Logo Inilah Round Logo Inilah Letter

Find and Follow Us

Kamis, 15 November 2018 | 21:21 WIB

Bursa Asia Bisa Positif Respon Data AS

Oleh : Wahid Ma'ruf | Senin, 9 Juli 2018 | 06:38 WIB

Berita Terkait

Bursa Asia Bisa Positif Respon Data AS
(Foto: Istimewa)

INILAHCOM, Tokyo - Saham Asia berpotensi untuk kenaikan pada hari Senin (9/7/2018), mengambil isyarat dari kenaikan Wall Street setelah rilis data ketenagakerjaan yang kuat untuk bulan Juni.

Sementara itu, perdagangan tetap menjadi area yang diawasi ketat bagi investor setelah AS dan Tiongkok saling menukarkan tarif minggu lalu.

Futures dibuka lebih tinggi untuk Jepang dan Australia pada hari perdagangan pertama dalam seminggu. Nikkei futures yang diperdagangkan di Chicago naik 0,33 persen dibandingkan dengan penutupan terakhir benchmark dan lebih di Australia, SPI berjangka lebih tinggi 0,42 persen pada akhir sesi Jumat.

Saham AS telah maju pada hari Jumat karena investor fokus pada data pekerjaan yang lebih baik dari perkiraan pekerjaan. Indeks Dow Jones Industrial Average naik 0,41 persen, atau 99,74 poin, menjadi ditutup pada 24.456,48.

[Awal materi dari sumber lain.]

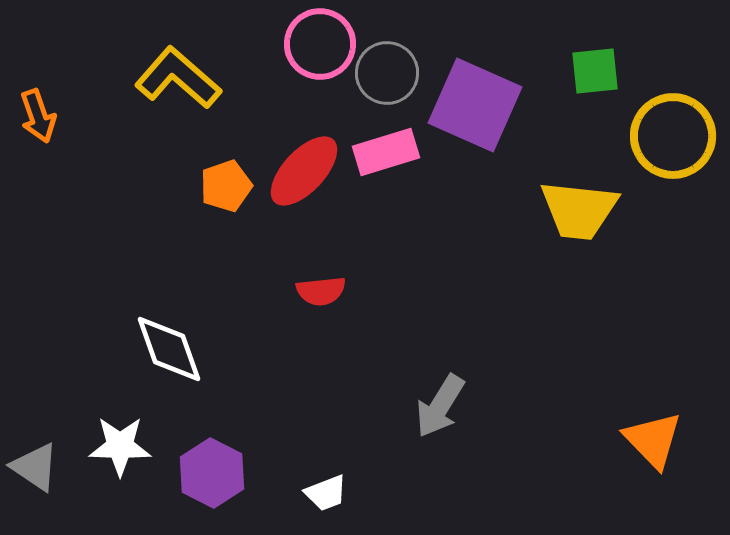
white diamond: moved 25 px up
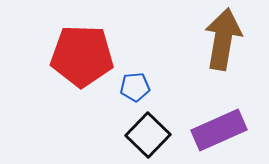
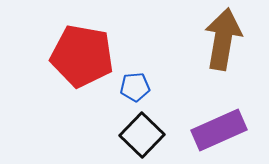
red pentagon: rotated 8 degrees clockwise
black square: moved 6 px left
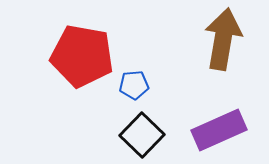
blue pentagon: moved 1 px left, 2 px up
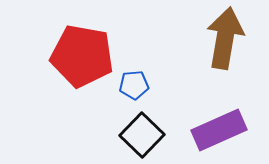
brown arrow: moved 2 px right, 1 px up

Indeks S & P 500 naik 0,85 persen menjadi berakhir pada 2.759,82. Sedangkan komposit Nasdaq naik 1,34 persen menjadi berakhir pada 7.688,39 seperti mengutip cnbc.com.

Perekonomian AS menambahkan 213.000 pekerjaan pada Juni, melampaui prediksi 195.000 dalam jajak pendapat Reuters. Pertumbuhan upah, bagaimanapun, sedikit meleset dari harapan.

Hal itu membayangi perkembangan di bagian depan perdagangan pada hari Jumat ketika tarif AS pada 34 miliar dolar dalam barang-barang Tiongkok mulai berlaku, meningkatkan perdagangan negara yang sedang berlangsung dengan China.

China menindaklanjuti dengan segera memberlakukan tugasnya sendiri dengan nilai yang sama dari produk AS. Kementerian Perdagangan China mengatakan tidak punya pilihan selain menanggapi AS setelah yang terakhir "meluncurkan perang dagang terbesar dalam sejarah ekonomi."

Presiden AS Donald Trump mengatakan pada hari Jumat bahwa tambahan US$16 miliar barang-barang Tiongkok akan dikenakan tarif dalam dua minggu, dan bahwa ia sedang mempertimbangkan untuk menampar bea tambahan tambahan US$500 miliar dalam produk China.

Dalam berita perusahaan, pembuat smartphone Xiaomi debut untuk perdagangan di Hong Kong pada hari Senin setelah perusahaan harga penawaran umum perdana pada 17 dolar Hong Kong (YS$2,17) per saham, batas bawah kisaran indikatif. Xiaomi mengatakan bulan lalu bahwa mereka tidak memiliki kerangka waktu untuk penawaran sahamnya di daratan.

Di tempat lain, Perdana Menteri Inggris Theresa Mei pekan lalu memenangkan kesepakatan dari kabinetnya untuk tetap berada di area perdagangan bebas untuk barang dengan Uni Eropa, yang oleh para analis dilihat sebagai "Brexit lunak." Pound menguat di belakang berita itu dan terakhir diperdagangkan pada US$1,3301.

Dolar secara luas lebih lembut, dengan indeks dolar di 93,954 pada 07:07 pagi HK / SIN. Terhadap yen, dolar diperdagangkan pada 110,41.